To summarise, i suggest/recommend to use the documented approach, otherwise I can not guarantee that the behaviour NACHO will exhibit is the one intended (and the correct one).
I am not at all confident the results you get using file path instead of directory path are correct.

Hi Mcanouil,

I think there might be some confusion between us. The inital way, is the way the way the documentation states. Regardless, our group likes the plots coming off autoplot! I will try to loop this as suggest.

Hum, I do not see in the documentation where load_rcc uses files instead of a directory for the data_directory parameter.
Can you tell me where you saw that? Are you using the latest version?

In your first code examples (and after), we can see that you used files not directory.
So, I do not see where is the confusion on my side.
data_directory is a character vector of length one giving the path to a directory.
the_files in your case is a character vector of length strictly greater than one giving the paths to RCC files, thus incorrect input for load_rcc.

Still can get this work:

Get all relevant files

the_files <- list.files(path = from_dir, recursive = TRUE, pattern = pattern)

[1] "20211130_209524441022_RCC/20211130_209524441022_SC718373_01.RCC" [2] "20211130_209524441022_RCC/20211130_209524441022_SC718374_04.RCC" [3] "20211130_209524441022_RCC/20211130_209524441022_SC718375_07.RCC" [4] "20211130_209524441022_RCC/20211130_209524441022_SC794160_10.RCC" [5] "20211130_209524441022_RCC/20211130_209524441022_SC794164_02.RCC"

list.files(data_directory, pattern = ".RCC$|.RCC.gz$", recursive = TRUE)

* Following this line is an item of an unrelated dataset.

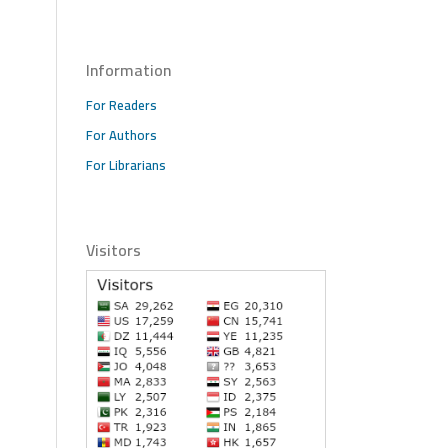
Information
For Readers
For Authors
For Librarians
Visitors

rcc <- load_rcc( data_directory = the_files, ssheet_csv = "PATH/Desktop/IDv1.csv", id_colname = list.files(the_files, pattern = ".RCC$|.RCC.gz$", recursive = TRUE), housekeeping_predict = TRUE, ) [NACHO] Importing RCC files. Error: Must extract column with a single valid subscript. x Subscript id_colname has size 0 but must be size 1. Run rlang::last_error() to see where the error occurred.

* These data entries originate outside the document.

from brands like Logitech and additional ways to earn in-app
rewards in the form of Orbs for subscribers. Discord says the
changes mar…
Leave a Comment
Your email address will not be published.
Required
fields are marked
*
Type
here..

I simply want to utilize this useful package and loop through all the subfolders and read into RCC.

For more help, try to make a small reproducible example using for instance the {reprex} R package.
And/or show your directory tree structure with fs::dir_tree maybe.

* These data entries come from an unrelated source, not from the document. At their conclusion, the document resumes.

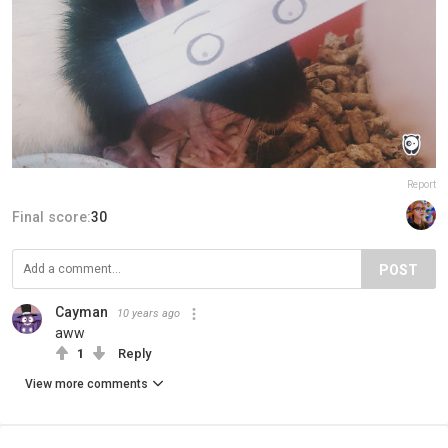
Report
Final score:
30
POST
Cayman
10 years ago
aww
1
Reply
View more comments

Based on your different inputs, if I try to guess and write a working simple code, it should be:

library("NACHO")
data_directory <- "PATH"
ssheet_df <- data.frame(
  sample_label = list.files(data_directory, pattern = "\\.RCC$|\\.RCC.gz$", recursive = TRUE)
)
load_rcc(
  data_directory = data_directory, 
  ssheet_csv = ssheet_df, 
  id_colname = "sample_label"
)

The code above will import all RCC files found within data_directory recursively.